Many of the records which tell the story of those who were murdered are still only available in archives, or in languages other than English. Even in English, they
are not always readily or widely available. The English version of the Sonderkommando manuscripts, for example, exists only in a relatively limited edition
published by the State Museum at Oswiecim [Auschwitz] 17 years ago, and very hard indeed to find today.
Such testimonies must be disseminated more widely, especially for students.
One continuing gap in published material is the crucially important eye-witness testimonies and documentation
presented at the Eichmann Trial in Jerusalem 30 years ago. These covered every region and every aspect of the Holocaust.
After 30 years, as part of the unfinished business of our past, the transcripts, together with 1,000 documents, have been prepared for publication in English, in 12
volumes. This formidable task was undertaken by Dr. Daniel Frankel of the Israeli State Archives, under the guidance of former archivist Dr. Abraham Alsberg,
and with the textual scrutiny of Justice Moshe Landau.

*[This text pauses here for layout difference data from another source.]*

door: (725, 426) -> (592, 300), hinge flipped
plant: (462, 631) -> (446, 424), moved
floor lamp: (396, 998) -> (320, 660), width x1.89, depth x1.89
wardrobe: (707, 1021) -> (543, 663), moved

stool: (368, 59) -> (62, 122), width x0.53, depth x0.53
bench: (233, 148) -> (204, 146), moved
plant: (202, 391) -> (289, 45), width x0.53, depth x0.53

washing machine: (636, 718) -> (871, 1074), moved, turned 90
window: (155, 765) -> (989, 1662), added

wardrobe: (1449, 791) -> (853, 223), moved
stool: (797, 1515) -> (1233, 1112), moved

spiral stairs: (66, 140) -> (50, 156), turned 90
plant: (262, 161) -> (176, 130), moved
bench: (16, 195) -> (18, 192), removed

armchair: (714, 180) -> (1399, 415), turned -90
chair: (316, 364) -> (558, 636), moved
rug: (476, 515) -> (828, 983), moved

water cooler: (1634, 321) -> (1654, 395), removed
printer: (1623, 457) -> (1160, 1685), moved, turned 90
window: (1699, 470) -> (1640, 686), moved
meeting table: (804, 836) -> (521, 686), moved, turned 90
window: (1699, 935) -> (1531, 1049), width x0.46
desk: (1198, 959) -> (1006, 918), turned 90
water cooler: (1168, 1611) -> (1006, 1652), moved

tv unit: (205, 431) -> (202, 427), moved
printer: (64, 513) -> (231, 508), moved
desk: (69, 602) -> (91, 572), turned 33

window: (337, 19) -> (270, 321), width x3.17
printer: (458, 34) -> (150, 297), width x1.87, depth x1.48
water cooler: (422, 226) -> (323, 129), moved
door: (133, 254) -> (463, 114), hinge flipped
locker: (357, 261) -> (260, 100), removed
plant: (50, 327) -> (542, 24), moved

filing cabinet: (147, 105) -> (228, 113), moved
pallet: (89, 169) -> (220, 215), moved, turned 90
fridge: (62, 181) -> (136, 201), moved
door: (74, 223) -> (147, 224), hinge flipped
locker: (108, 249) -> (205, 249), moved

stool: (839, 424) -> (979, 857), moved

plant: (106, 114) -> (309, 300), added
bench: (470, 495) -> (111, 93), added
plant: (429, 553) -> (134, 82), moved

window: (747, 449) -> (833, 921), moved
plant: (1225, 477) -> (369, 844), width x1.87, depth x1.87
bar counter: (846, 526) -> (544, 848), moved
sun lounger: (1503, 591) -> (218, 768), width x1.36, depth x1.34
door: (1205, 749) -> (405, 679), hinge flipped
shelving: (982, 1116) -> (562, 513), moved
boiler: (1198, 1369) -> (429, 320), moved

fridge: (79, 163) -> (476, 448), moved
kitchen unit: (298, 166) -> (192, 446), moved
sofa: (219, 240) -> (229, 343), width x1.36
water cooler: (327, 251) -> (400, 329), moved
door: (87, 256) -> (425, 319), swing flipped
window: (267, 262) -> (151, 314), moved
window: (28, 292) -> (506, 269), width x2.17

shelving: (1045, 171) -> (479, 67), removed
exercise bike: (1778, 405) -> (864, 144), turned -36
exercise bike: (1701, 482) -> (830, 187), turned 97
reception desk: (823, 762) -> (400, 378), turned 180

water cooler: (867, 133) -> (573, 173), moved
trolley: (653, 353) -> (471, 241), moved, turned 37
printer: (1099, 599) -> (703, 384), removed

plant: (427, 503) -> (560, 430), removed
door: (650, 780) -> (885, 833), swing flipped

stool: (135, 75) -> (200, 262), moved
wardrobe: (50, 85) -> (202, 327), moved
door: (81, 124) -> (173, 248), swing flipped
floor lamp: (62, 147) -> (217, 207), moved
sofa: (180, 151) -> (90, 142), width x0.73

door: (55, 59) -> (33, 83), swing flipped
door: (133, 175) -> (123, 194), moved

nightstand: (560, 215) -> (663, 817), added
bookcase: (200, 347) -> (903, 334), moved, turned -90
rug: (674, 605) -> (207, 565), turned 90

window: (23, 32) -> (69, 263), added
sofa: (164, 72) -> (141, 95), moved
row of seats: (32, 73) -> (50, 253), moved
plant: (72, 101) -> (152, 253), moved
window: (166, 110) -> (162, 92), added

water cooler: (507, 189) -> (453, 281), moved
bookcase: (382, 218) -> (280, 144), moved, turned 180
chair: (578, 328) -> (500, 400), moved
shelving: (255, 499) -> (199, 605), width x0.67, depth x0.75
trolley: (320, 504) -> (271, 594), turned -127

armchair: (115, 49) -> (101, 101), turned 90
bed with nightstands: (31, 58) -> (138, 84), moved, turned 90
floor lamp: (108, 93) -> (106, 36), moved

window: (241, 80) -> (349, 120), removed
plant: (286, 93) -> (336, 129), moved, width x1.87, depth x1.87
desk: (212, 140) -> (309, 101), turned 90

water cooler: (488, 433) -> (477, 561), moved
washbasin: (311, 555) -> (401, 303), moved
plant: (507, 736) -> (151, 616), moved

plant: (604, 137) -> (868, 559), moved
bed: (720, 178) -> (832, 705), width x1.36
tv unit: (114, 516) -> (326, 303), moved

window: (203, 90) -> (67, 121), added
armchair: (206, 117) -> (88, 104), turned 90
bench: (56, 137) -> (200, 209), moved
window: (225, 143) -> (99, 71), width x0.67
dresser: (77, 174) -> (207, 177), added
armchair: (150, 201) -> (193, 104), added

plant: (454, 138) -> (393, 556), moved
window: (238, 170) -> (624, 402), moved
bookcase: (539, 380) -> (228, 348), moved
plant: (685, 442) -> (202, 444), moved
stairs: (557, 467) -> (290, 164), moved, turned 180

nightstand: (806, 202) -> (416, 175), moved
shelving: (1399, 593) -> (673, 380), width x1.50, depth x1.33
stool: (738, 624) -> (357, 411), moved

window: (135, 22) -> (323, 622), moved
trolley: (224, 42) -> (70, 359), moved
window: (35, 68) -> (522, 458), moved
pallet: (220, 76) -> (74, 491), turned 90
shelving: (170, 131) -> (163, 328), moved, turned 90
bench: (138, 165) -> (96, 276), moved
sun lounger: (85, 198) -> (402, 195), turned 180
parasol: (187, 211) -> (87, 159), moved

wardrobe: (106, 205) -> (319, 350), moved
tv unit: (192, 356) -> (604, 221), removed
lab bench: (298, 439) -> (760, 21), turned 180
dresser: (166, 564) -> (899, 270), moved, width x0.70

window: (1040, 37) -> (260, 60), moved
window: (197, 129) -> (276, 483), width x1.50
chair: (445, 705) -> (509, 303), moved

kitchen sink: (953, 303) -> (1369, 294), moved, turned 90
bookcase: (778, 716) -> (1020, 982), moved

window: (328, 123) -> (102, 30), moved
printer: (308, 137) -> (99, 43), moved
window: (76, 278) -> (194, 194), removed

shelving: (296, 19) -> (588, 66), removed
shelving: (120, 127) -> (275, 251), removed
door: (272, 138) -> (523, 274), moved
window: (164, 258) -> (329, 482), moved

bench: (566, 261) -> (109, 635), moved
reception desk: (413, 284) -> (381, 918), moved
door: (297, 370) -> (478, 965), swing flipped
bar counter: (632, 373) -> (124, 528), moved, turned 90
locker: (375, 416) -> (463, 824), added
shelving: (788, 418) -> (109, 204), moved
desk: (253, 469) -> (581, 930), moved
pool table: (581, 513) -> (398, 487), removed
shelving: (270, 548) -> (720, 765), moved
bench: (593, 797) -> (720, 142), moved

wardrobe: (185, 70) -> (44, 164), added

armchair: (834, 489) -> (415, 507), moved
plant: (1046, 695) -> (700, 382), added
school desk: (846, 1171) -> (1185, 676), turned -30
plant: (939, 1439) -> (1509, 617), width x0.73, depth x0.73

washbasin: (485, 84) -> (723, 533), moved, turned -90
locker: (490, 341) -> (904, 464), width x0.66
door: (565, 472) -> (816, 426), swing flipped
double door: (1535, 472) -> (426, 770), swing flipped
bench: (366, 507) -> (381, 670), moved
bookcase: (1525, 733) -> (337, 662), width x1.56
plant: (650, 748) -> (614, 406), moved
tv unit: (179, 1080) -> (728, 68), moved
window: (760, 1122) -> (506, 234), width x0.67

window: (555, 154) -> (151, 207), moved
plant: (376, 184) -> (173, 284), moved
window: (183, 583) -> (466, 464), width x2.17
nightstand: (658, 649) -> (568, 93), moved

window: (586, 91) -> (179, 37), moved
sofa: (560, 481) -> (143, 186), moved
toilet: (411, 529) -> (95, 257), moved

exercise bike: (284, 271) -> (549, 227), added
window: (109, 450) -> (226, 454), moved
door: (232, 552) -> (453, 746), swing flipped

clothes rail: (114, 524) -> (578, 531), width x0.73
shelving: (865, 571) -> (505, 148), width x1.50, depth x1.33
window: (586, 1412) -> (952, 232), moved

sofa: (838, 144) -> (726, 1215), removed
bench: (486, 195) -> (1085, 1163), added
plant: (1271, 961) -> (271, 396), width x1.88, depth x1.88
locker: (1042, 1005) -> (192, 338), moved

All that is missing to ensure publication are the funds. Without the money, no timetable can be set.
Here in Jerusalem, the unfinished business of the Holocaust includes trying to record the names of all who perished. By the end of 1988, Yad Vashem had two
million names in its Hall of Names. Last year it acquired a further 150,000. It is still four million names short.
What do names matter?
A whole world of pain was created from fading - and in places almost illegible - names, dates of birth, place of birth and day of deportation, by Serge Klarsfeld, in
his Memorial to the Jews Deported from France, 1942-1944, which was published in England in 1983. I was so moved by this book that, basing myself on its
diligently reconstructed lists, I was able to draw more than a dozen maps in my Atlas of the Holocaust.
Anyone who doubts that a list of names can make one cry should acquire Klarsfeld's book.